======== Text segment ========

[jira] [Updated] (PHOENIX-2088) Prevent splitting and recombining select expressions for MR integration

Thomas D'Silva (JIRA) Tue, 21 Jul 2015 13:40:47 -0700

     [ 
https://issues.apache.org/jira/browse/PHOENIX-2088?page=com.atlassian.jira.plugin.system.issuetabpanels:all-tabpanel
 ]


Thomas D'Silva updated PHOENIX-2088:
------------------------------------
    Attachment: PHOENIX-2088-4.4-HBase-0.98-v2.patch

After talking offline with [~jamestaylor], we decided to bring back 
ColumnInfoToStringEncoderDecoder, and change it to use one config value per 
columnInfo for serialization. I have uploaded a patch with my latest changes.

======== Supplied material ========

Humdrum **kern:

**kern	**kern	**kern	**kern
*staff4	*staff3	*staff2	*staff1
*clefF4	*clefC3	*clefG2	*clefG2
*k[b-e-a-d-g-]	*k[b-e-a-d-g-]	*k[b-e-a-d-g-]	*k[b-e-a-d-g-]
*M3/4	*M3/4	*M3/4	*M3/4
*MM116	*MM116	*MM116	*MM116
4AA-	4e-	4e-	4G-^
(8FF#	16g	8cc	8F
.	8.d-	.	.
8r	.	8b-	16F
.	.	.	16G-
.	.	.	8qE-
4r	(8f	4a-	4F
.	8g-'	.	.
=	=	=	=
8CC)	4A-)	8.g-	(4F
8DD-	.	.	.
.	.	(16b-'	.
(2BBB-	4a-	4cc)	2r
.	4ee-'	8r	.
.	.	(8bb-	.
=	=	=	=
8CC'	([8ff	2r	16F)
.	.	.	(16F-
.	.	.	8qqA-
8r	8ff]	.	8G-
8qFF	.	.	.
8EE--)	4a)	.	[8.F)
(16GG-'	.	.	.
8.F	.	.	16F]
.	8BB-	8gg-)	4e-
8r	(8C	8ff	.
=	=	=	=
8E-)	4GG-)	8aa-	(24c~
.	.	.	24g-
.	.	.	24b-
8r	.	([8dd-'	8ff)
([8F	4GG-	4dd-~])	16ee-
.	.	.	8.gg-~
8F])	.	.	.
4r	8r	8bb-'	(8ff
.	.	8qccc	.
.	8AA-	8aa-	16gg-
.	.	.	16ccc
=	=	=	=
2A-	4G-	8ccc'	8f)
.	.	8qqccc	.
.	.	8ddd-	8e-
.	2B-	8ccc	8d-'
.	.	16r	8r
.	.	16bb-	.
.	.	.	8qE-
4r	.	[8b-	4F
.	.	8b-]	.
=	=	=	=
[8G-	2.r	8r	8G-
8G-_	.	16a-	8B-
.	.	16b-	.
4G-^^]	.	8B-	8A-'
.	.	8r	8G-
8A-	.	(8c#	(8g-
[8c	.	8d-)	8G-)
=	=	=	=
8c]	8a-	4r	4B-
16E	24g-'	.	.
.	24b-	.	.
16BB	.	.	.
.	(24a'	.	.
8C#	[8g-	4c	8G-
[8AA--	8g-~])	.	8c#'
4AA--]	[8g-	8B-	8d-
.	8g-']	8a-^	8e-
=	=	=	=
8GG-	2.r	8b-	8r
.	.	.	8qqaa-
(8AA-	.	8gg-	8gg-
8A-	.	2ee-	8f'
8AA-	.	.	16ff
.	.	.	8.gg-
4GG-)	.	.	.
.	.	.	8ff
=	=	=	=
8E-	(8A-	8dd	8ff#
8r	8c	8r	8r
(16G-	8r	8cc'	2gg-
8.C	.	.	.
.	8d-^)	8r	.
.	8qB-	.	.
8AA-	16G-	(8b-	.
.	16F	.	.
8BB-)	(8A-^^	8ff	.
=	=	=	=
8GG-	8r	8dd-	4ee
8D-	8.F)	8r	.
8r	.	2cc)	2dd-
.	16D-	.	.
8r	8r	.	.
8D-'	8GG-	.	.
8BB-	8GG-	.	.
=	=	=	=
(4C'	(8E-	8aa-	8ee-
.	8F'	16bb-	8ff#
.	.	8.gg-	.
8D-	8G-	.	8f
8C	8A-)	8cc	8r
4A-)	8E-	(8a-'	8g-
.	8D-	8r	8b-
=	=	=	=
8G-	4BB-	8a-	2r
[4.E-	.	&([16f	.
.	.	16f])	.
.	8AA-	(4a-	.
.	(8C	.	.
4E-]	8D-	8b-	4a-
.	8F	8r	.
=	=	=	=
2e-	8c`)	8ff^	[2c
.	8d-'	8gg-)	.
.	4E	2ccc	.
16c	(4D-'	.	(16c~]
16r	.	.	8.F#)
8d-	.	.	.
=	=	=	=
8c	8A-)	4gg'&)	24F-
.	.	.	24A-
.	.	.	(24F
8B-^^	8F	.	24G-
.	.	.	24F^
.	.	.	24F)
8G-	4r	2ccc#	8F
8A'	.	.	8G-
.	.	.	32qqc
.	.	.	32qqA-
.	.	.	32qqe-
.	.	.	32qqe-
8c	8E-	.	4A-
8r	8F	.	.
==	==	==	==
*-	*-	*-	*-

========

• _Short problem_
Reproduce the full PHOENIX-2088 update notice shown above, word for word.

• _Task solution_
[jira] [Updated] (PHOENIX-2088) Prevent splitting and recombining select expressions for MR integration

Thomas D'Silva (JIRA) Tue, 21 Jul 2015 13:40:47 -0700

     [ 
https://issues.apache.org/jira/browse/PHOENIX-2088?page=com.atlassian.jira.plugin.system.issuetabpanels:all-tabpanel
 ]


Thomas D'Silva updated PHOENIX-2088:
------------------------------------
    Attachment: PHOENIX-2088-4.4-HBase-0.98-v2.patch

After talking offline with [~jamestaylor], we decided to bring back 
ColumnInfoToStringEncoderDecoder, and change it to use one config value per 
columnInfo for serialization. I have uploaded a patch with my latest changes.